## [Text segment]
+===+
Logo Questions Linux Laravel Mysql Ubuntu Git Menu
 

Django GenericRelation still does not enable reverse querying from GenericForeignKey

Tags:

python

django

In my Django project I have a model named Value that has a GenericForeignKey as such:

class Value(models.Model):
    content_type = models.ForeignKey(ContentType, on_delete=models.CASCADE, blank=True, null=True)
    val_id = models.PositiveIntegerField(blank=True, null=True)
    data_obj = GenericForeignKey('content_type', 'val_id')

Value is meant to be a sort of polymorphic table that uses ContentType and GenericForeignKey to be able to point to an arbitrary table that contains the actual data. For example, there is a model Int that a Value can point to:

class Int(models.Model):
    data = models.IntegerField(blank=True, null=True)

So, after creating an instance of Int:

myint = Int.objects.create(data=1)

I can create a Value that points to it:

myval = Value.objects.create(data_obj=myint)

There are other similar models that a Value would point to, such as UInt, String, and Float; they all only have the one field data. However, I was wondering how to query/filter through instances of Value based on the data contained by the model pointed to by the field data_obj. I.e., I want to be able to do something like this:

Value.objects.filter(data_obj__data=1)
+===+
## [Excerpted records]

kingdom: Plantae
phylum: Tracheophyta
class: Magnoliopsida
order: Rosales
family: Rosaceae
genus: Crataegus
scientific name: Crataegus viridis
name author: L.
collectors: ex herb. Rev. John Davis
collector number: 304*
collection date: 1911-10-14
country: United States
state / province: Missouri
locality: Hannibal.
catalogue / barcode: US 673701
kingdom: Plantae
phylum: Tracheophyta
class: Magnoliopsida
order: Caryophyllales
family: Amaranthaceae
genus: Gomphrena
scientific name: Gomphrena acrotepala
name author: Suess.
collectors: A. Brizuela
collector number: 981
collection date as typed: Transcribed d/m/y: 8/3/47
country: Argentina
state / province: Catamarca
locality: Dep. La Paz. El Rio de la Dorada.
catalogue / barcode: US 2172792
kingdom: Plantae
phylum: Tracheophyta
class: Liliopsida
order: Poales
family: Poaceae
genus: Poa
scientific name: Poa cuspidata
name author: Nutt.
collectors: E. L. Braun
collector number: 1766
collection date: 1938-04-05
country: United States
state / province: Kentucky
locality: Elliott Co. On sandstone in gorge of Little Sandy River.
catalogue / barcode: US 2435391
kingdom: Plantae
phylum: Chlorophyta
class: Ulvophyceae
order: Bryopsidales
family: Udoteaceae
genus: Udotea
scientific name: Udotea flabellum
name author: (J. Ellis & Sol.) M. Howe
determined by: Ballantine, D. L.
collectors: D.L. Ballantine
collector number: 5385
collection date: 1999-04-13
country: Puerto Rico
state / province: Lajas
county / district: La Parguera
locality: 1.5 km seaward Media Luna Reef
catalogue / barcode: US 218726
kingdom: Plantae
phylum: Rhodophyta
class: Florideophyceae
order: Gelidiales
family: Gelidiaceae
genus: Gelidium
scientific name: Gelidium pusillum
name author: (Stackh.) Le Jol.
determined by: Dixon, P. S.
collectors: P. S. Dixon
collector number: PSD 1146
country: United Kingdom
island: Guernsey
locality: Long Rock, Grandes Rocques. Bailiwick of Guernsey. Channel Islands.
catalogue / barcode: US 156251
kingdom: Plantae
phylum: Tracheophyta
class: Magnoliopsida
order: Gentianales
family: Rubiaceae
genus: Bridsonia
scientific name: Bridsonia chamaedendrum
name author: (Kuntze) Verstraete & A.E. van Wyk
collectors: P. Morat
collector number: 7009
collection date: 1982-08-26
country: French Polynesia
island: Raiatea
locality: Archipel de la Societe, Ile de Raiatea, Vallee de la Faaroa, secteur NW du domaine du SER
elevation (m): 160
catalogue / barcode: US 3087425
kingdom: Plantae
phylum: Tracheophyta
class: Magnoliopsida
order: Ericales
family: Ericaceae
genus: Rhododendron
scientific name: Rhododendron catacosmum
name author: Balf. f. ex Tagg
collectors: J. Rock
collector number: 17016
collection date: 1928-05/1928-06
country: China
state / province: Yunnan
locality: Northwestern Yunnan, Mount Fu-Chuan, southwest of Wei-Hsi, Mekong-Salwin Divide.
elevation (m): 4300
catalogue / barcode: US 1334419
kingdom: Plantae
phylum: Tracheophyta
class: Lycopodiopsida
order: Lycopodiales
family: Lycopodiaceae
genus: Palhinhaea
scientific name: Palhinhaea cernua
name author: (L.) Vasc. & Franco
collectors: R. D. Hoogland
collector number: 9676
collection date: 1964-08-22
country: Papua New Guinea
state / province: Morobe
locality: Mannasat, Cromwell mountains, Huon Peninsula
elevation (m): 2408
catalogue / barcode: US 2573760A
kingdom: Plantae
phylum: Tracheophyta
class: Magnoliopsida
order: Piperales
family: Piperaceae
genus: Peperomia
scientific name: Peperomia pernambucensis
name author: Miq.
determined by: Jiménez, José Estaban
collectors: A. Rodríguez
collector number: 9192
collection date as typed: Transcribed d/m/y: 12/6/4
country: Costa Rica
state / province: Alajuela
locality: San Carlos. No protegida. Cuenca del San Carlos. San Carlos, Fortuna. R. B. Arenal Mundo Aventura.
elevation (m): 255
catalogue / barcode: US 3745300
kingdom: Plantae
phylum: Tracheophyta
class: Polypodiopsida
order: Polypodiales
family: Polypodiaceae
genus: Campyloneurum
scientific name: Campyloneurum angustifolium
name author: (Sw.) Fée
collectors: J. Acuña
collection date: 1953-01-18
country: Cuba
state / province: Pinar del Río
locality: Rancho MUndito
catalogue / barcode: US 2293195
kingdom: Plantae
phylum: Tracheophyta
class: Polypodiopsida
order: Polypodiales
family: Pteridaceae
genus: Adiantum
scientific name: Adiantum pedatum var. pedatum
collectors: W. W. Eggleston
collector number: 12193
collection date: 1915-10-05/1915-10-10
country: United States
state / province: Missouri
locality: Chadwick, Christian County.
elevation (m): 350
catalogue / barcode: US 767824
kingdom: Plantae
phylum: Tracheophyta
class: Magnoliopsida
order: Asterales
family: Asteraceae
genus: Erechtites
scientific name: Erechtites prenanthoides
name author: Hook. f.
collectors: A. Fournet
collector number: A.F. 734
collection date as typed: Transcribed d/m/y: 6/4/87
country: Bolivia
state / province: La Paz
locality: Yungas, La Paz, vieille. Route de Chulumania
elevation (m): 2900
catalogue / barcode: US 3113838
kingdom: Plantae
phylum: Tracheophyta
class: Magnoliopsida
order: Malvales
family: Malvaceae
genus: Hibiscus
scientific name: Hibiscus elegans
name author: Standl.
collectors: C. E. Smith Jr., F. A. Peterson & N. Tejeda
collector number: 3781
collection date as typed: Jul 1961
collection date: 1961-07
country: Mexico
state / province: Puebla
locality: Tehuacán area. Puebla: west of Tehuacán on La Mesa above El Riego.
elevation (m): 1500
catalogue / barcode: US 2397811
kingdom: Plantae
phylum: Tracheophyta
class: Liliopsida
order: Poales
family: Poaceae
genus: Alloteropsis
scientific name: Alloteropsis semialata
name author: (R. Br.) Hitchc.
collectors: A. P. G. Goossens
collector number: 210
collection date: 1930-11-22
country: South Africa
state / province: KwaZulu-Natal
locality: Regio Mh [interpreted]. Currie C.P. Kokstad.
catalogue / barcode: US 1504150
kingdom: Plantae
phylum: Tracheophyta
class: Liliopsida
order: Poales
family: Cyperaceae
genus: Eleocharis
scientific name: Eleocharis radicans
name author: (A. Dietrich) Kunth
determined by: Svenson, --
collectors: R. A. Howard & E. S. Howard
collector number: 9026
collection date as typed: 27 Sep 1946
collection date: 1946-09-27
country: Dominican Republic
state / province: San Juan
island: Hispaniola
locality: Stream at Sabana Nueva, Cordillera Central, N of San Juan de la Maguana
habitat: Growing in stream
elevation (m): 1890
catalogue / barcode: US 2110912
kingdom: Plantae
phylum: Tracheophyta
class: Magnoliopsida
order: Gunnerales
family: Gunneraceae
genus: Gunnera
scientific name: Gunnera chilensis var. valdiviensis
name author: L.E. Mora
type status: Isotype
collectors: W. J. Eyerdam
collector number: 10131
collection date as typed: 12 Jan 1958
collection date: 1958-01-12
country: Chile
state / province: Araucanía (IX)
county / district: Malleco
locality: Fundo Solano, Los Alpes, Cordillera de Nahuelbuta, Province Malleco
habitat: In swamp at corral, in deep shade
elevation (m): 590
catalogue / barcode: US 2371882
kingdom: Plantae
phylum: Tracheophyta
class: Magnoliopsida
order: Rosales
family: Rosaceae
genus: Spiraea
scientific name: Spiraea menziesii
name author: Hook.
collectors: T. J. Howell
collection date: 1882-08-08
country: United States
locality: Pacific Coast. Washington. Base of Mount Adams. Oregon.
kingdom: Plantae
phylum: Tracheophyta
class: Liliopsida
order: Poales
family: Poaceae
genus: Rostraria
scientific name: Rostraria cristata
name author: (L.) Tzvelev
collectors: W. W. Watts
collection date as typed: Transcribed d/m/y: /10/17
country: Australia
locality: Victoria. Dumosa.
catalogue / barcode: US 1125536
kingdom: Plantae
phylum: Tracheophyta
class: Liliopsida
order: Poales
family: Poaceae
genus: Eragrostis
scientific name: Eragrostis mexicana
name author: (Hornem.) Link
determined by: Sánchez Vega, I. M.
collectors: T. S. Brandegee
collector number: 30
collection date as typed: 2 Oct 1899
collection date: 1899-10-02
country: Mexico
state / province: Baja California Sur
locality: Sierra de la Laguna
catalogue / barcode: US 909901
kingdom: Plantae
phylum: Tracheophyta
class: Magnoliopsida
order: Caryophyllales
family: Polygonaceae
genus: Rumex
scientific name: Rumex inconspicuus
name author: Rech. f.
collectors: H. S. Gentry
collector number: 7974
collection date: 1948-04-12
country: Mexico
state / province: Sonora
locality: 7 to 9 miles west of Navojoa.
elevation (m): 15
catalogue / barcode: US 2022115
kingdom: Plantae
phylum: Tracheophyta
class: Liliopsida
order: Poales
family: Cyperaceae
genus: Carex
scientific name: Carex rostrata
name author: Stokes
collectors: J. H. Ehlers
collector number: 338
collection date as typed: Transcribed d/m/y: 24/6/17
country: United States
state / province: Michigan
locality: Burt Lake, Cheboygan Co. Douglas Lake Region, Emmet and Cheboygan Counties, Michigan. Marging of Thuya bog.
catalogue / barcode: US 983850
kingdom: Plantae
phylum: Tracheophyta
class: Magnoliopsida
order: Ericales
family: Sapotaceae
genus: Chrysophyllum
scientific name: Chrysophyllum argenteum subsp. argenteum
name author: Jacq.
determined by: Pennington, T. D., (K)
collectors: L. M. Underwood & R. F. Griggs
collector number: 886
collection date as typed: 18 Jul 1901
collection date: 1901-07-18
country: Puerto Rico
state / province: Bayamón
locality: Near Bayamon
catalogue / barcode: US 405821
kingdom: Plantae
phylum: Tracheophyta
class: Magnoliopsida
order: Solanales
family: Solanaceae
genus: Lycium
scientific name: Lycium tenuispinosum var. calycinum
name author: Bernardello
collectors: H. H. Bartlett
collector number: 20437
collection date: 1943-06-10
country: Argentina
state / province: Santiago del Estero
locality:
+===+
Write out the portion of the Django question that begins at the words "In my Django" and ends after the words "on_delete=models.CASCADE, blank=True, null=True)". You won't need the entries to complete this.

In my Django project I have a model named Value that has a GenericForeignKey as such:

class Value(models.Model):
    content_type = models.ForeignKey(ContentType, on_delete=models.CASCADE, blank=True, null=True)